CVEID: CVE-2022-28709

Description: Improper access control in the firmware for some Intel® E810 Ethernet Controllers before version 1.6.1.9 may allow a privileged user to potentially enable denial of service via local access.

CVSS Base Score: 4.1 Medium

CVSS Vector: CVSS:3.1/AV:L/AC:H/PR:H/UI:N/S:U/C:N/I:N/A:H****

Affected Products:

Intel® 700 Series Ethernet Controllers and Adapters before version 8.5.

• Firmware version, as reported by the device, corresponding to the release numbers above are:

• Software Release Version 26.6: Device reports 8.5, NVM version 8.50.

Intel® 722 Series Ethernet Controllers and Adapters before version 1.5.5.

• Firmware version, as reported by the device, corresponding to the release numbers above are:
• Software Release Version 26.6: Device reports 1.5.5, NVM version 5.50.

Intel® E810 Ethernet Controllers and Adapters before version 1.6.0.6.
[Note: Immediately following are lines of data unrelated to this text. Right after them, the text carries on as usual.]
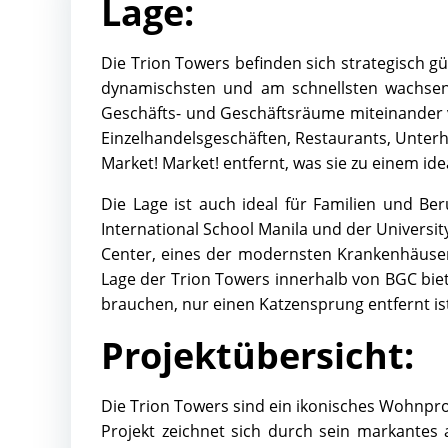
Lage:
Die Trion Towers befinden sich strategisch g
dynamischsten und am schnellsten wachsend
Geschäfts- und Geschäftsräume miteinander ve
Einzelhandelsgeschäften, Restaurants, Unter
Market! Market! entfernt, was sie zu einem id
Die Lage ist auch ideal für Familien und Ber
International School Manila und der Universit
Center, eines der modernsten Krankenhäuser
Lage der Trion Towers innerhalb von BGC biet
brauchen, nur einen Katzensprung entfernt ist
Projektübersicht:
Die Trion Towers sind ein ikonisches Wohnpro
Projekt zeichnet sich durch sein markantes a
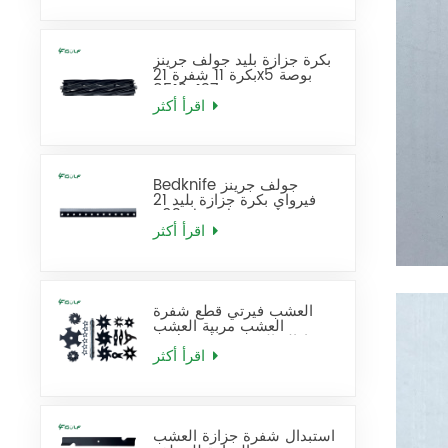
بكرة جزازة بليد جولف جرينز
بكرة 11 شفرة 21x5 بوصة
137-8512
اقرأ أكثر
Bedknife جولف جرينز
فيرواي بكرة جزازة بليد 21
بوصة قياسي يحل محل 93-
4262
اقرأ أكثر
العشب فيرتي قطع شفرة
العشب مربية العشب
Dethatcher إزالة القش
شفرة استبدال
اقرأ أكثر
استبدال شفرة جزازة العشب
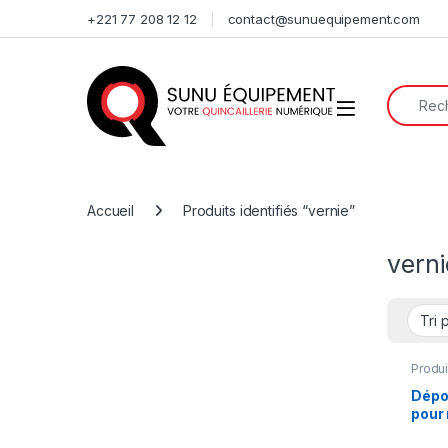
Skip to navigation
Skip to content
+221 77 208 12 12
contact@sunuequipement.com
Search f
Open
Accueil
Produits identifiés “vernie”
verni
Produi
Dépou
pour 
Star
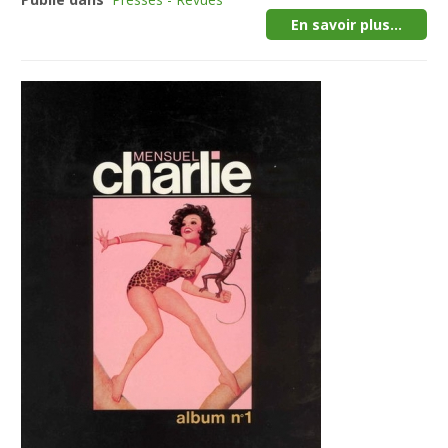
En savoir plus...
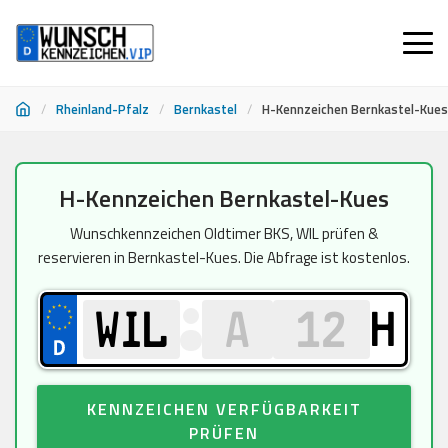
/
Rheinland-Pfalz
/
Bernkastel
/
H-Kennzeichen Bernkastel-Kues
Zum
H-Kennzeichen Bernkastel-Kues
Inhalt
springen
Wunschkennzeichen Oldtimer BKS, WIL prüfen &
reservieren in Bernkastel-Kues. Die Abfrage ist kostenlos.
H
KENNZEICHEN VERFÜGBARKEIT
PRÜFEN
• Firmware versions, as reported by the device, corresponding to the release numbers above are:
• Software Release version 26.4: Device Reports 1.6.0.6., NVM version 3.0.
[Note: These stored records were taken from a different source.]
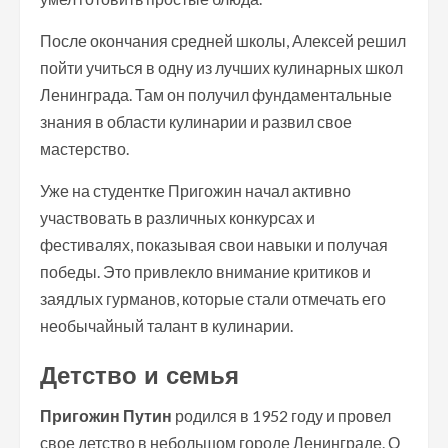
После окончания средней школы, Алексей решил
пойти учиться в одну из лучших кулинарных школ
Ленинграда. Там он получил фундаментальные
знания в области кулинарии и развил свое
мастерство.
Уже на студентке Пригожин начал активно
участвовать в различных конкурсах и
фестивалях, показывая свои навыки и получая
победы. Это привлекло внимание критиков и
заядлых гурманов, которые стали отмечать его
необычайный талант в кулинарии.
Детство и семья
Пригожин Путин
родился в 1952 году и провел
свое детство в небольшом городе Ленинграде. О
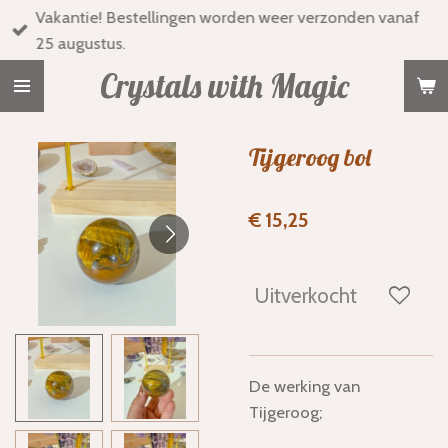
Vakantie! Bestellingen worden weer verzonden vanaf
Ga
25 augustus.
direct
naar
Crystals with Magic
de
hoofdinhoud
Tijgeroog bol
€ 15,25
Uitverkocht
De werking van
Tijgeroog;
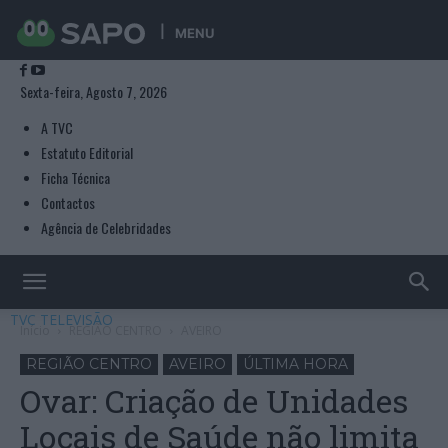
MENU
Sexta-feira, Agosto 7, 2026
A TVC
Estatuto Editorial
Ficha Técnica
Contactos
Agência de Celebridades
TVC TELEVISÃO
Início
REGIÃO CENTRO
AVEIRO
REGIÃO CENTRO
AVEIRO
ÚLTIMA HORA
Ovar: Criação de Unidades
Locais de Saúde não limita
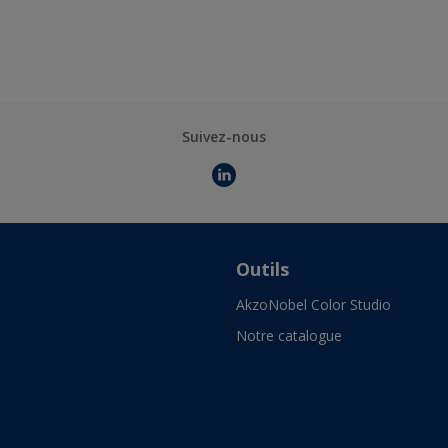
Suivez-nous
Outils
AkzoNobel Color Studio
Notre catalogue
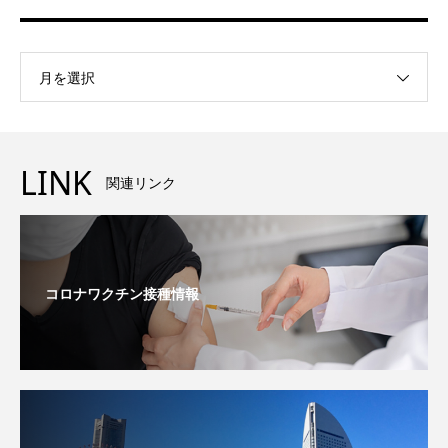
月を選択
LINK
関連リンク
コロナワクチン接種情報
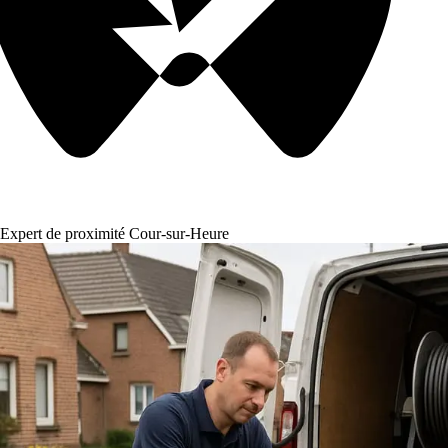
Expert de proximité Cour-sur-Heure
Intel® E810 Ethernet Controllers and Adapters before version1.6.1.9

• Firmware versions, as reported by the device, corresponding to the release numbers above are:
• Software Release Version 26.8: Device reports 1.6.1.9, NVM version 3.10.

Recommendations:

Intel recommends updating the firmware for impacted Intel® Ethernet Controllers and Adapters to the versions provided below or later.

• Intel® 700 Series Ethernet Controllers and Adapters before version 8.5.
• Intel® 722 Series Ethernet Controllers and Adapters before version 1.5.5.
• Intel® E810 Ethernet Controllers and Adapters before version 1.6.1.9

Updates are available for download at this location:

<https://downloadcenter.intel.com/product/36773/Ethernet-Products&gt;

Acknowledgements:

The following issues were found internally by Intel employees. Intel would like to thank Dmitry Shvarts and Dmitry Tsimbler.

Intel, and nearly the entire technology industry, follows a disclosure practice called Coordinated Disclosure, under which a cybersecurity vulnerability is generally publicly disclosed only after mitigations are available.